Convert between oil and butter in recipes. Accounts for water content differences, shows calorie comparison, and handles melted vs solid butter substitution.
Substituting oil for butter (or butter for oil) in recipes seems simple — but it's not a 1:1 swap. Butter is only 80% fat, with 16% water and 4% milk solids. Oil is 100% fat. That means you need less oil than butter, and you're also removing water from the recipe, which affects texture and rise.

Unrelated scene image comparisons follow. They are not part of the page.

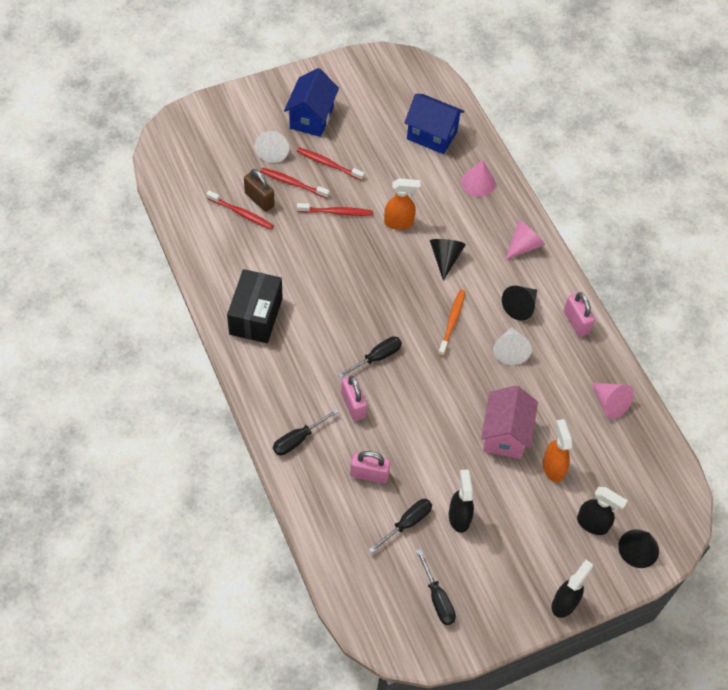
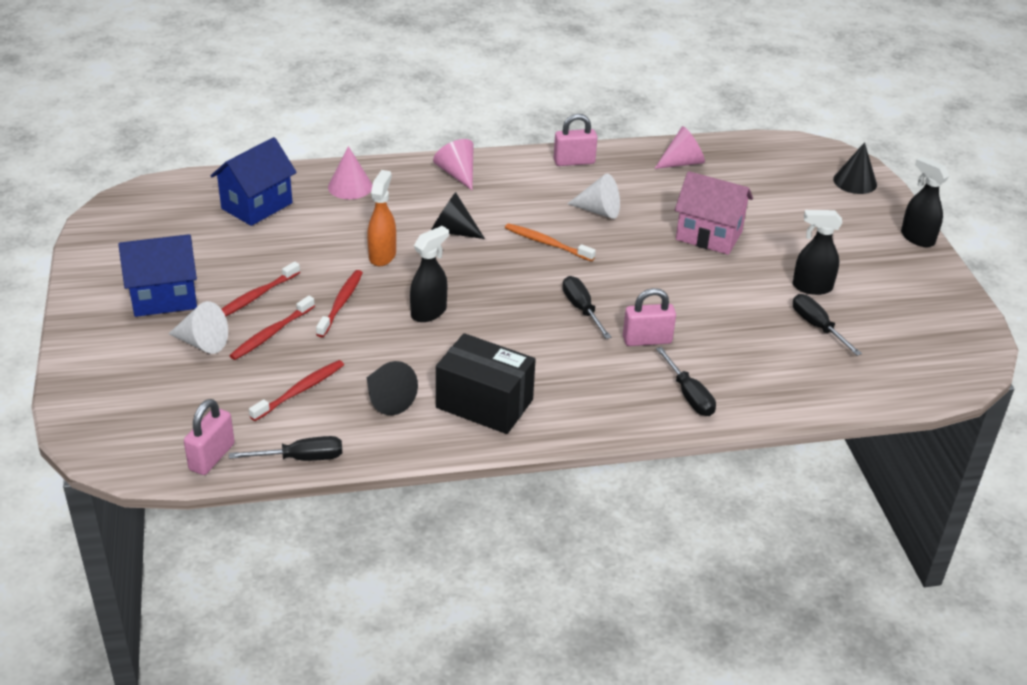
camera: 75 degrees left, 20 degrees down
brown padlock [244,169,275,212] -> none
blue house [284,68,339,137] -> blue house turned 45 degrees counterclockwise [118,234,197,317]
pink padlock [350,451,391,484] -> pink padlock moved to [184,399,235,475]
black screwdriver [416,549,456,625] -> black screwdriver moved to [229,436,342,461]
black cone [502,286,537,321] -> black cone moved to [367,361,418,415]
orange spray bottle [543,419,573,482] -> none
black spray bottle [577,487,628,535] -> black spray bottle moved to [410,226,449,322]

The standard conversion is to use 75–80% as much oil as butter. If a recipe calls for 1 cup of butter, use ¾ cup of oil. Going the other direction, replace 1 cup of oil with 1¼ cups of butter. This calculator does the precise math and shows calorie comparisons.
Different oils also behave differently. Vegetable and canola oils are neutral in flavor. Olive oil adds a distinct taste that works in savory recipes and some cakes. Coconut oil is solid at room temperature, making it the closest stand-in for butter in pastries. This calculator handles all common oil types and shows how each affects the result.

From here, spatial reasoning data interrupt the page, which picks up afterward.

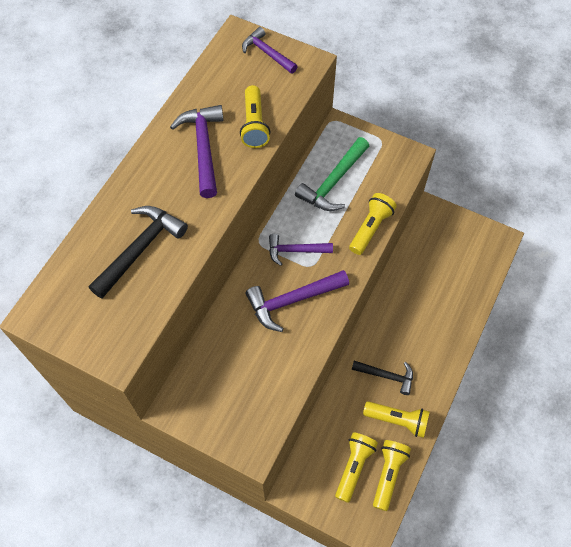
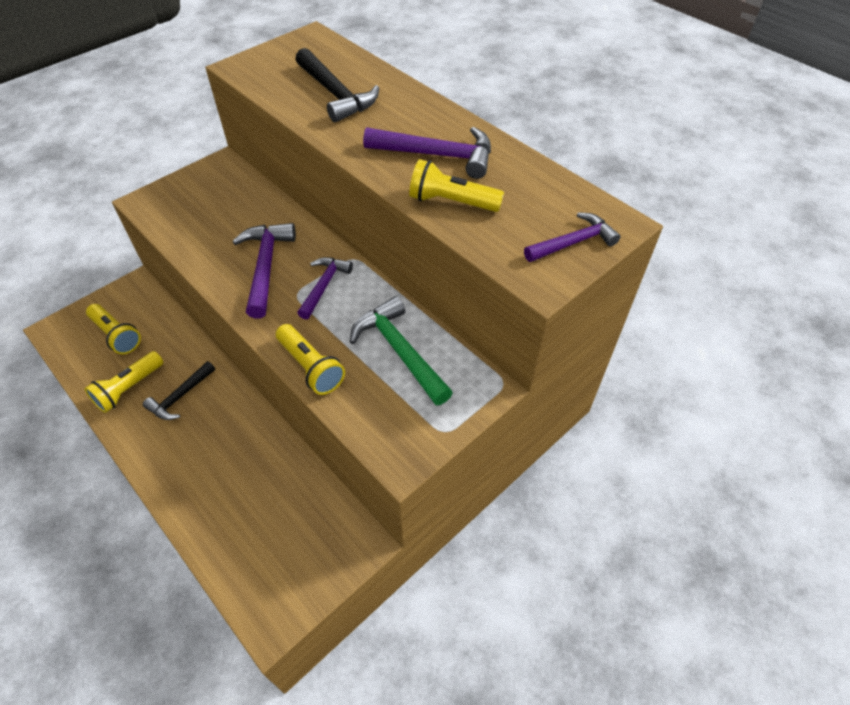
camera: 110 degrees right, 10 degrees down
yellow flashlight [373,440,411,511] -> none

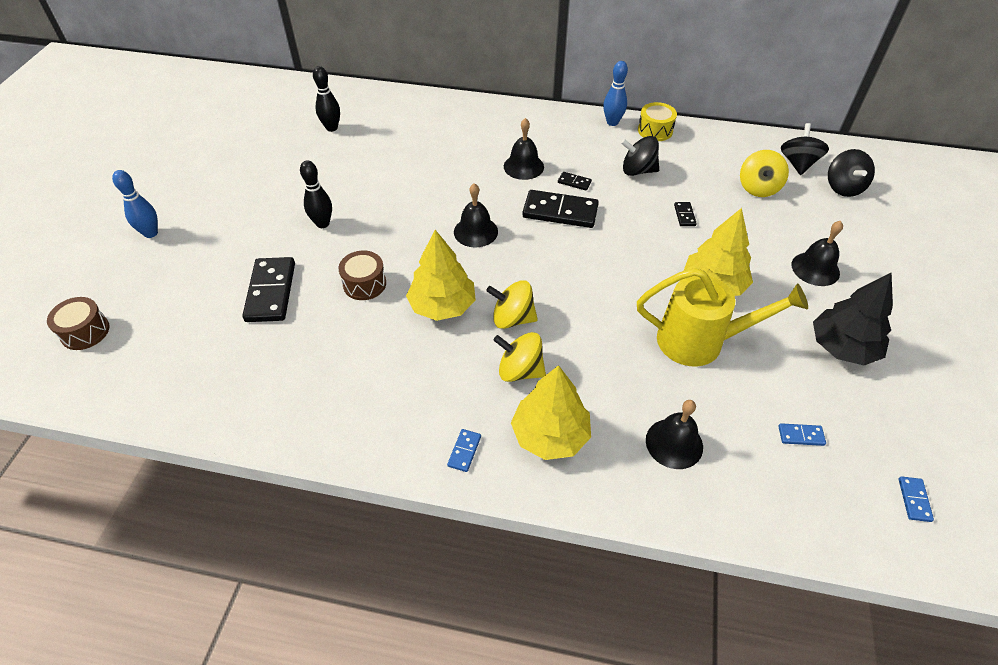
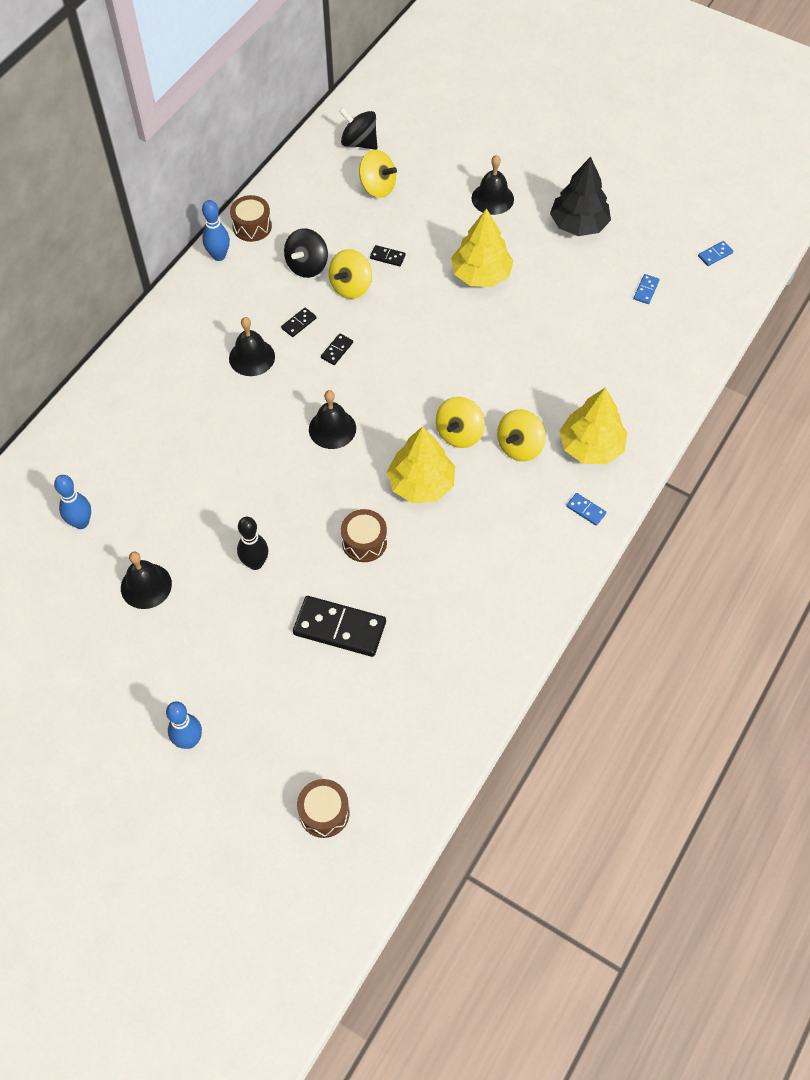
camera: 70 degrees left, 10 degrees up
black bowling pin [313,66,340,132] -> blue bowling pin [54,475,91,529]
black domino [522,190,599,228] -> black domino [321,334,353,365], size x0.45
yellow watering can [637,268,808,366] -> none
yellow drum [638,102,677,141] -> brown drum [230,195,272,242]
black bell [646,400,703,469] -> black bell moved to [121,551,172,609]
black spinning top [828,149,875,197] -> none
blue domino [899,476,934,522] -> blue domino turned 60 degrees counterclockwise [698,241,733,266]
none -> yellow spinning top [329,249,372,299]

Oil and butter aren't interchangeable at 1:1. Butter contains water and milk solids that oil doesn't. This calculator accounts for the difference and shows calorie impacts. This tool is designed for quick, accurate results without manual computation. Whether you are a student working through coursework, a professional verifying a result, or an educator preparing examples, accurate answers are always just a few keystrokes away.

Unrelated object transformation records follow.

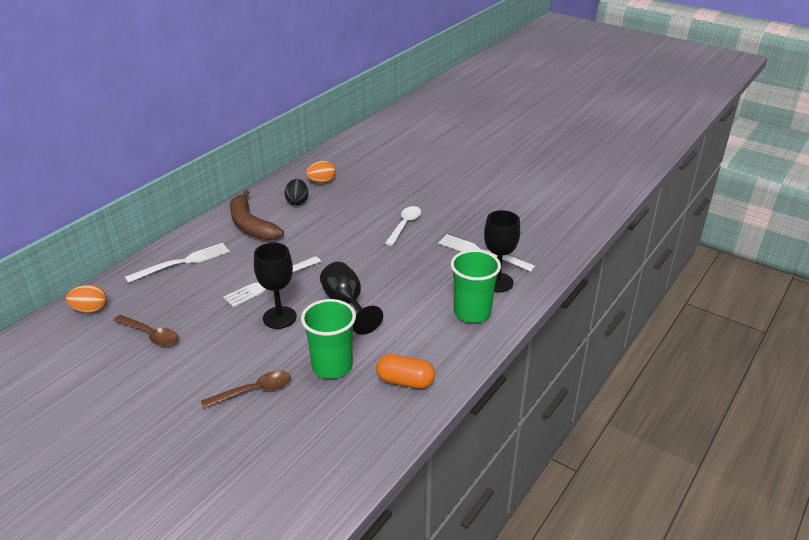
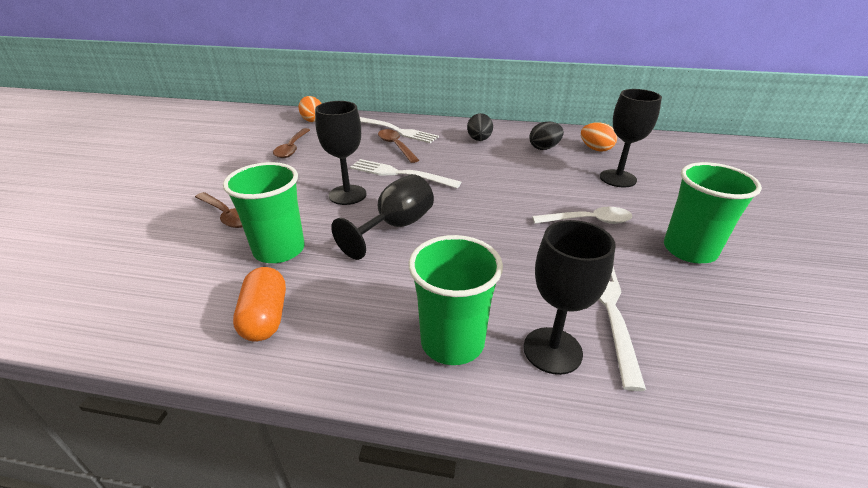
camera: 65 degrees right, 0 degrees up
brown banana [230,190,284,240] -> black egg [467,113,493,141]
none -> brown spoon [378,129,419,163]
none -> black goblet [600,89,662,187]
none -> green cup [664,162,762,263]

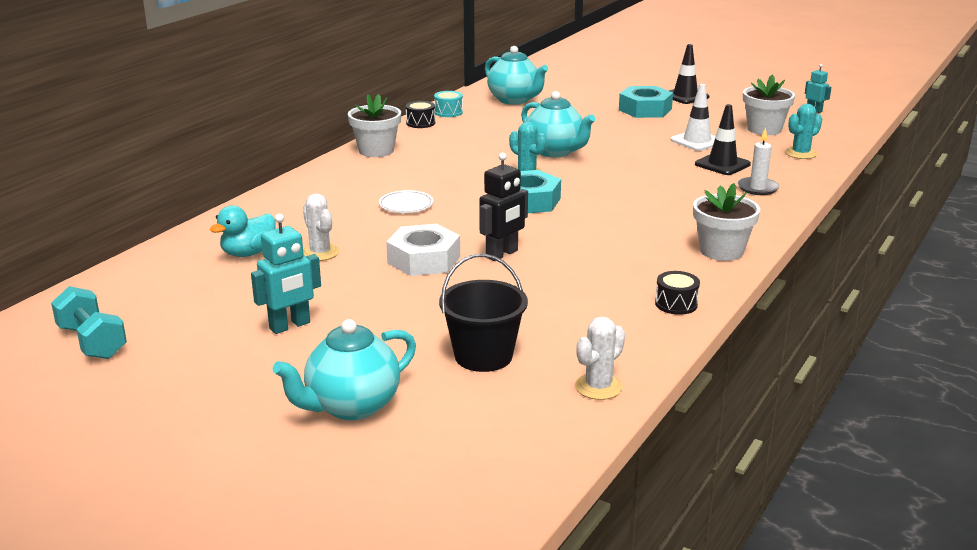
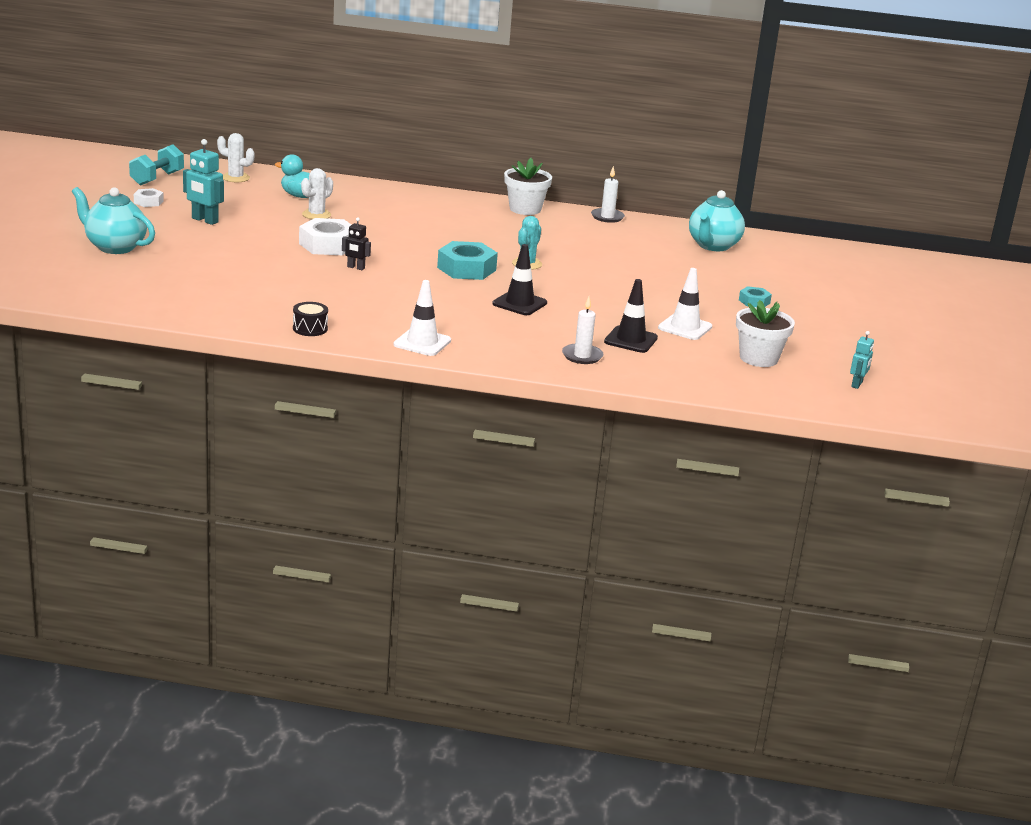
camera: 65 degrees right, 0 degrees up
white plate [379,190,434,213] -> none
black drum [406,101,435,128] -> white candle [591,166,625,223]
turquoise drum [434,91,463,117] -> none
black bucket [439,254,528,372] -> none
black robot [479,152,528,261] -> black robot [342,217,371,270], size x0.60
turquoise teapot [521,91,595,157] -> none
white cactus [575,316,625,400] -> white cactus moved to [217,133,255,182]
turquoise nut [619,86,673,118] -> turquoise nut [739,286,772,307], size x0.53
black traffic cone [669,44,710,104] -> black traffic cone moved to [492,244,547,315]
white flower pot [693,183,760,261] -> white traffic cone [393,280,451,356]
turquoise cactus [785,104,822,159] -> none
none -> white nut [134,188,164,207]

Oil amount = Butter amount × 0.80 (accounts for 20% water/solids in butter). Butter amount = Oil amount × 1.25. Weight: 1 cup butter = 227g, 1 cup oil ≈ 218g. Calorie comparison: Butter = 717 cal/100g, Olive oil = 884 cal/100g.
Result: ¾ cup + 1 tbsp (192 ml) vegetable oil
1 cup butter (227g) × 0.80 = 181.6g oil needed. At 0.92 g/ml, that's 197 ml or about ¾ cup + 1 tbsp. You may also want to add 1 tbsp water to replace the lost moisture.
Butter: 80% fat, 16% water, 4% milk solids. That water creates steam during baking, which contributes to lift and flaky layers. Removing it changes texture. Oil: 100% fat, no water, no solids. Olive oil has the most distinct flavor. Vegetable and canola are neutral.
Use oil for: moist cakes, quick breads, muffins, salad dressings, sautéing. Use butter for: cookies with crisp edges, pie crust, pastries, frosting, flavor-forward applications. Either works in: pancakes, waffles, brownies (oil makes fudgier), most savory cooking.
Oil has more calories per unit weight than butter (884 vs 717 kcal/100g) because it's pure fat. But since you use less oil than butter in recipes, the total calorie difference is small — often within 10% for a full recipe.
In most baking and cooking, yes. However, recipes that depend on cold, solid fat (pie crust, croissants, biscuits) won't work with oil. The flaky texture comes from solid fat layers.
About 6 tablespoons (90 ml) of oil replaces 1 stick (8 tablespoons) of butter. Use this as a practical reminder before finalizing the result.
Yes — cookies made with oil are chewier and softer. Butter gives more crisp edges and richer flavor. Both can be delicious, just different.
Yes! Light/pure olive oil is nearly neutral in flavor. Extra-virgin has a stronger taste that works well in chocolate cake, banana bread, and citrus cakes.
Coconut oil is the closest substitute because it's solid at room temperature. Use a 1:1 ratio by volume. It adds a mild coconut flavor.
Butter is ~80% fat and ~20% water. Oil is 100% fat. You need less fat volume to match the fat content. The "missing" water doesn't significantly affect most recipes.